Okuma metni -

Vahap COŞKUN
Demokratik iktidar, rızaya bağlıdır; bir siyasi partinin iktidardaki varlığını muhafaza etmesi, daimi olarak halkın rızasını almasına bağıdır. Rıza üretmek ise kolay değildir; toplum farklılıklardan oluşur. İnsanların öncelikleri birbirinden ayrıdır; kimi etnik/dini/mezhebi kimliğini, kimi ideolojik duruşunu, kimi iktisadi kaygılarını öne koyar.
İktidara düşen; farklı taleplere duyarlı olması, beklentileri doğru tespit etmesi, mümkün mertebe bu taleplere ve beklentilere denk düşen cevaplar verebilmesidir. İktidar sağlam bir öyküye ve halkla iç içe güçlü bir teşkilata sahip olmalıdır. Yoğun bir çaba sarf etmeli ve sorunları çözebileceği hususunda topluma güven vermelidir. Ömrünü ancak bu şekilde uzatabilir.

Yazılı görev 1 -
Demokratik iktidar ve rıza üzerine olan metni baştan sona eksiksiz ve aynen yazın.

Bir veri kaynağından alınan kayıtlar
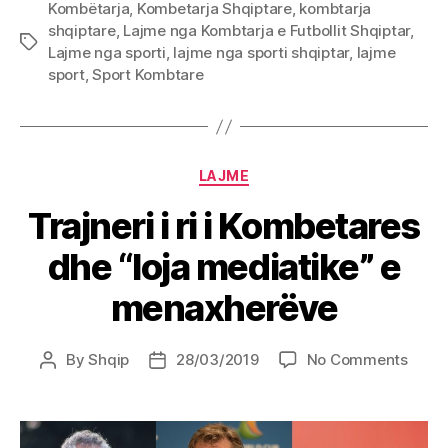
Kombëtarja
,
Kombetarja Shqiptare
,
kombtarja
shqiptare
,
Lajme nga Kombtarja e Futbollit Shqiptar
,
Tags
Lajme nga sporti
,
lajme nga sporti shqiptar
,
lajme
sport
,
Sport Kombtare
Categories
LAJME
Trajneri i ri i Kombetares
dhe “loja mediatike” e
menaxherëve
on
By
Shqip
28/03/2019
No Comments
Post
Post
Trajne
author
date
i
ri
i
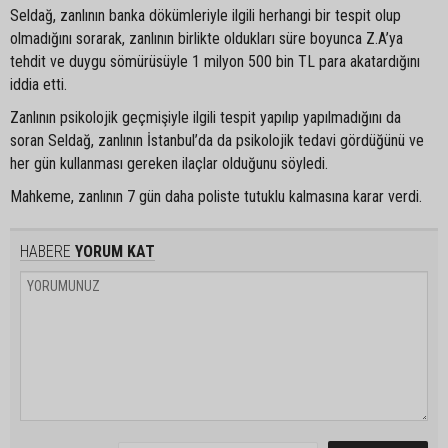
Seldağ, zanlının banka dökümleriyle ilgili herhangi bir tespit olup
olmadığını sorarak, zanlının birlikte oldukları süre boyunca Z.A’ya
tehdit ve duygu sömürüsüyle 1 milyon 500 bin TL para akatardığını
iddia etti.
Zanlının psikolojik geçmişiyle ilgili tespit yapılıp yapılmadığını da
soran Seldağ, zanlının İstanbul’da da psikolojik tedavi gördüğünü ve
her gün kullanması gereken ilaçlar olduğunu söyledi.
Mahkeme, zanlının 7 gün daha poliste tutuklu kalmasına karar verdi.
HABERE
YORUM KAT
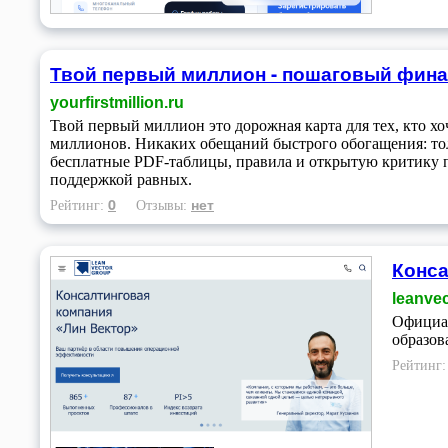
Твой первый миллион - пошаговый фин
yourfirstmillion.ru
Твой первый миллион это дорожная карта для тех, кто хо
миллионов. Никаких обещаний быстрого обогащения: тол
бесплатные PDF-таблицы, правила и открытую критику пла
поддержкой равных.
0
нет
Рейтинг:
Отзывы:
Конса
leanvec
Официал
образов
Рейтинг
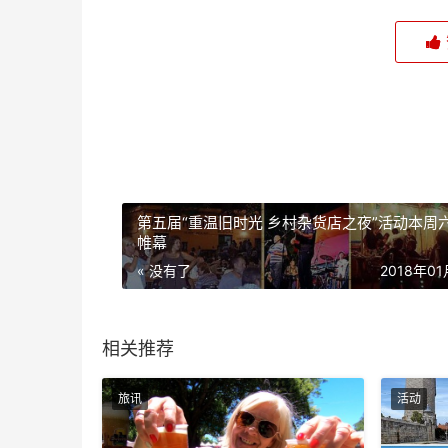
第五届“重温旧时光 乡村杂货店之夜”活动本周
帷幕
« 没有了
2018年0
相关推荐
旅讯
活动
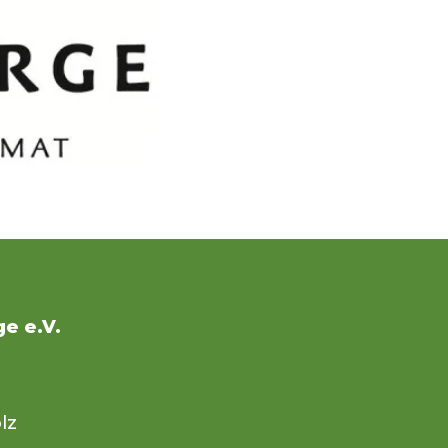
e e.V.
lz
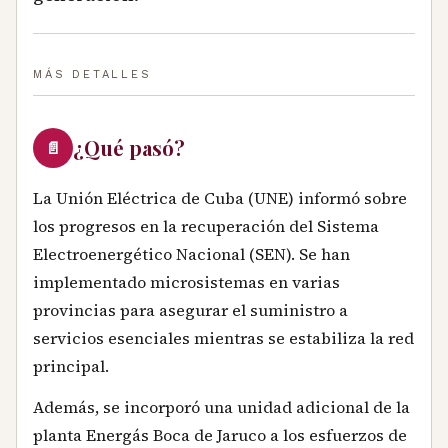
MÁS DETALLES
¿Qué pasó?
📄
La Unión Eléctrica de Cuba (UNE) informó sobre
los progresos en la recuperación del Sistema
Electroenergético Nacional (SEN). Se han
implementado microsistemas en varias
provincias para asegurar el suministro a
servicios esenciales mientras se estabiliza la red
principal.
Además, se incorporó una unidad adicional de la
planta Energás Boca de Jaruco a los esfuerzos de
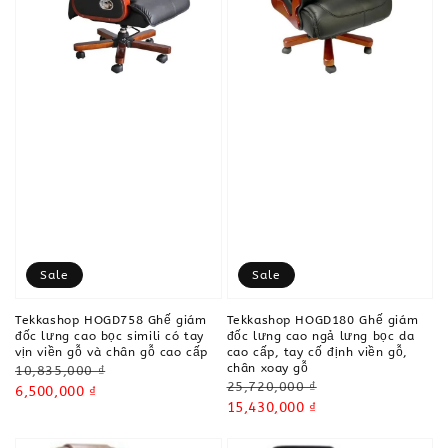
Sale
Sale
Tekkashop HOGD758 Ghế giám
Tekkashop HOGD180 Ghế giám
đốc lưng cao bọc simili có tay
đốc lưng cao ngả lưng bọc da
vịn viền gỗ và chân gỗ cao cấp
cao cấp, tay cố định viền gỗ,
chân xoay gỗ
Regular
10,835,000 ₫
Regular
25,720,000 ₫
price
Sale
6,500,000 ₫
price
Sale
15,430,000 ₫
price
price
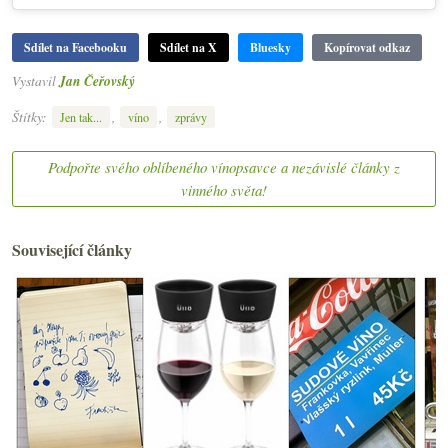
Sdílet na Facebooku
Sdílet na X
Bluesky
Kopírovat odkaz
Vystavil
Jan Čeřovský
Štítky:
,
,
Jen tak...
víno
zprávy
Podpořte svého oblíbeného vínopsavce a nezávislé články z
vinného světa!
Související články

Yazılı görev 2 -
Kayıtlarda "Твой первый миллион - пошаговый фин" ifadesini içeren satırdan başlayıp "planta Energás Boca" ifadesini içeren satır da dahil olmak üzere o satıra kadar uzanan bölümü aynen çıkarın ve yalnızca bu satırları verin. Lütfen resimleri cevaba eklemeyin.

Beklenen çıktı 1 -
Vahap COŞKUN
Demokratik iktidar, rızaya bağlıdır; bir siyasi partinin iktidardaki varlığını muhafaza etmesi, daimi olarak halkın rızasını almasına bağıdır. Rıza üretmek ise kolay değildir; toplum farklılıklardan oluşur. İnsanların öncelikleri birbirinden ayrıdır; kimi etnik/dini/mezhebi kimliğini, kimi ideolojik duruşunu, kimi iktisadi kaygılarını öne koyar.
İktidara düşen; farklı taleplere duyarlı olması, beklentileri doğru tespit etmesi, mümkün mertebe bu taleplere ve beklentilere denk düşen cevaplar verebilmesidir. İktidar sağlam bir öyküye ve halkla iç içe güçlü bir teşkilata sahip olmalıdır. Yoğun bir çaba sarf etmeli ve sorunları çözebileceği hususunda topluma güven vermelidir. Ömrünü ancak bu şekilde uzatabilir.

Beklenen çıktı 2 -
Твой первый миллион - пошаговый фин
yourfirstmillion.ru
Твой первый миллион это дорожная карта для тех, кто хо
миллионов. Никаких обещаний быстрого обогащения: тол
бесплатные PDF-таблицы, правила и открытую критику пла
поддержкой равных.
0
нет
Рейтинг:
Отзывы:
Конса
leanvec
Официал
образов
Рейтинг
第五届“重温旧时光 乡村杂货店之夜”活动本周
帷幕
« 没有了
2018年0
相关推荐
旅讯
活动
e e.V.
lz
MÁS DETALLES
¿Qué pasó?
📄
La Unión Eléctrica de Cuba (UNE) informó sobre
los progresos en la recuperación del Sistema
Electroenergético Nacional (SEN). Se han
implementado microsistemas en varias
provincias para asegurar el suministro a
servicios esenciales mientras se estabiliza la red
principal.
Además, se incorporó una unidad adicional de la
planta Energás Boca de Jaruco a los esfuerzos de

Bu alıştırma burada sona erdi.